Votre consigne: Pouvez-vous rédiger la suite de l'article sur les mises en scène de Franck Garric, en reprenant juste après sa dernière phrase ?

Bloc de texte:
Rencontre avec Franck Garric dont les mises en scène de « la Vérité sort de la bouche des bouffons », de Saturnin Popoff, et du « Testament de Vanda », de Jean-Pierre Siméon, sont reprises au Théâtre du Grand-Rond et au Vent des Signes.
Lorsque Tekeli Cie – qui ne se réclame d’aucune étiquette – est née, c’était pour la création, en 2002, de la pièce de Jean-Pierre Siméon « Stabat mater furiosa » qu’interprétait Céline Pique (photo), sous la direction de Franck Garric. C’est un autre solo du poète et dramaturge que l’on retrouve au Vent des Signes. Créé la saison dernière à la Cave Poésie, « le Testament de Vanda » est le monologue bouleversant d’une jeune femme, à bout de course, échouée dans un centre de rétention avec sa fille, après avoir souffert la guerre, la rue, les humiliations, la misère. Une confession sur le mode mezzo voce portée avec sobriété et force par la prodigieuse Céline Pique. Il est des vérités qui font mal…
De l’auteur de « la Vérité sort de la bouche des bouffons », on ne saura rien. Derrière le pseudonyme fantasque et énigmatique de Saturnin Popoff : une pièce folle, absurde, grinçante. Avec ce spectacle, créé et repris aujourd’hui au Théâtre du Grand Rond, Tekeli Cie s’aventure dans quelque chose d’inconnu, loin de l’univers sombre du poète Jean-Pierre Siméon, ou des spectacles pour jeune public déjà montés. Quoique… Le thème de l’enfance qui accompagne la compagnie de création en création, sous-tend « la Vérité sort de la bouche des bouffons ». Cette période bienheureuse où l’on n’avait pas peur du temps qui passe et de la mort et que l’on se remémore à un âge automnal. Sous forme de jeu et dans un éternel recommencement – on dirait qu’on serait mort mais ce serait pour de faux –, la pièce met en scène un personnage de bouffon-despote joué par Franck Garric parce que «aucun des comédiens ne voulait de ce rôle». Armé d’un pistolet, il tyrannise deux clowns et les force à le divertir. Pour tromper sa solitude, exister, exercer son pouvoir.

Données fournies:
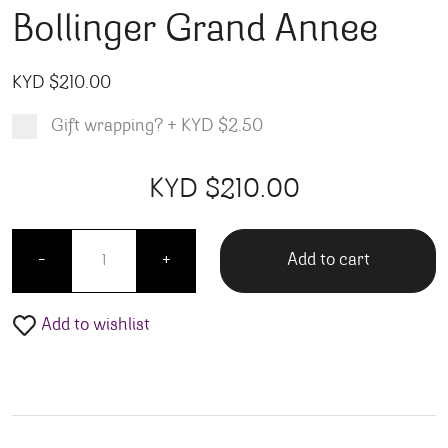
Bollinger Grand Annee
KYD $
210.00
Gift wrapping?
+
KYD $2.50
Product total
Options total
Grand total
KYD $
210.00
00
00
Bollinger Grand Annee quantity
Add to cart
-
+
Add to wishlist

Résultat obtenu:
Mais, explique le metteur en scène et comédien, «même si la pièce aborde plusieurs sujets, comme la prise de pouvoir, la dictature, elle ne cherche pas la démonstration, la dénonciation». La farce est noire, certes, mais l’interprétation distancée des trois comédiens participe à la loufoquerie d’une écriture dadaïste qui pratique avec jubilation l’art du non-sens et du coq à l’âne. Les personnalités éthérées et lunaires de Thierry de Chaunac et de Jean-Marie Champagne (photo) contribuent à la fraicheur du spectacle.
«Quatre-vingt pour cent de la mise en scène provient de la distribution. Le choix des comédiens est fondamental, j’ai pensé à eux dès la première lecture de la pièce. Nous avions déjà travaillé ensemble. Ils ont un univers très distincts». La scénographie alterne entre décor de chapiteau de cirque – saturé d’objets hétéroclites – et sous-bois d’automne. Un bric-à-brac qui, comme la pièce, se soustrait volontairement à toute tentative d’analyse et récuse toute référence théâtrale. «On n’est pas obligé de tout comprendre, il faut accepter de se laisser surprendre», prévient Franck Garric. Jusqu’alors jamais montée, « la Vérité … » est la première pièce de Saturnin Popoff. Un pari réussi qui ne devrait pas s’arrêter là : la compagnie confie avoir passé commande à son auteur de la suite des aventures des bouffons…
Sarah Authesserre
Recueilli en novembre 2012, à Toulouse, pour le mensuel Intramuros
« Le Testament de Vanda », du 4 au 8 décembre, 20h30, au Théâtre Le Vent des Signes, 6, impasse de Varsovie, Toulouse. Tél.: 05 61 42 10 70.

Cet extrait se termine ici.